The Santa Clarita Youth Baseball league is facing similar challenges.

“The ballpark is at an L.A. County park so we’ll get an update of when we can reopen, just like we did when we had to close down back in mid-March,” said James Nuttall, president of Santa Clarita Youth Baseball. “We go on the advice of the county Health Department and they notify us. So we’re at the whim of what L.A. County decides.”

As people become more educated about the risks, it’s important that everyone understands their own personal risks, and make decisions based on that, according to Dr. Bud Lawrence, medical director of emergency care at Henry Mayo.

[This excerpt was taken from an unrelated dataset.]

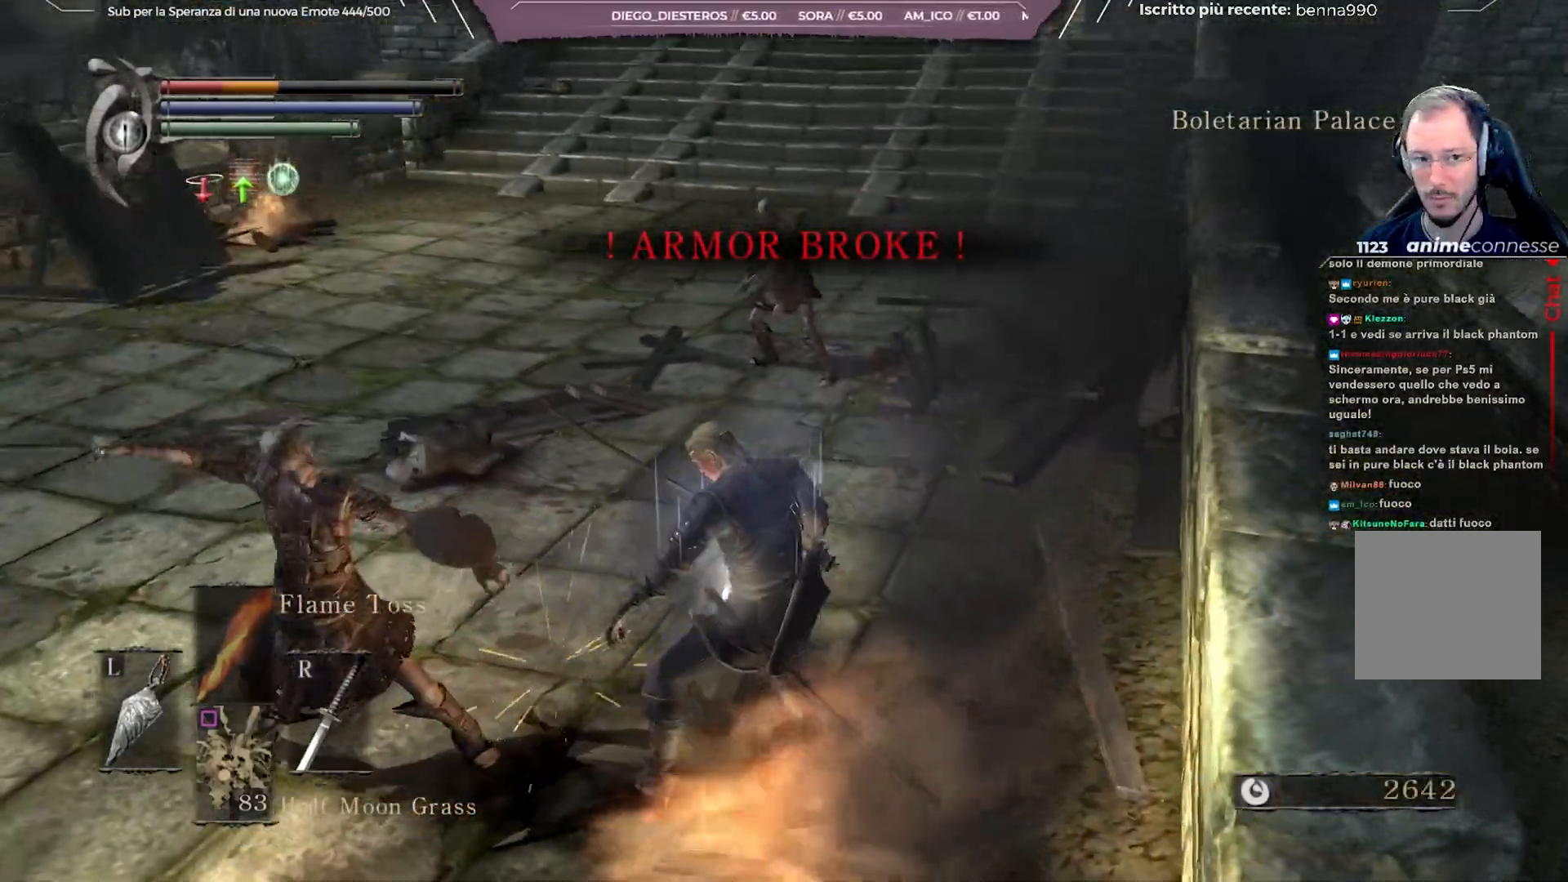
{"buttons": [], "left_stick": "center", "right_stick": "center", "events": [[50, "left_stick", "center"], [183, "left_stick", "left"], [367, "left_stick", "center"]]}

“I think people need to understand so they can move forward with their lives,” Lawrence said. “I think asking for a timeline is reasonable, and I think how the different agencies decide to come up with that timeline is going to be an interesting piece,” he added, mentioning the California Interscholastic Federation and other governing bodies as an example. “But I certainly think it’s reasonable to ask for a timeline.”

The Hart Pony leagues reached out to parents via Facebook, and the consensus is that parents would be willing to try a socially distanced return in the near future, Sreden said, estimating that while maybe half had some concerns, a majority of those he’s communicated with are still willing to try a return.

Hart Pony league parent Madi Alpern said her main concern would be implementing more sanitation to the bleachers at each field, but she feels as though she understands the situation  and risks a lot better now. 

“It was scarier when obviously we didn’t know too much about it (COVID-19), but now that we know a lot, we’re seeing that it’s not as fatal as it was made out to be at the beginning, so I’m not really concerned because we’re all pretty healthy,” she said. “I’m excited to get him back out.”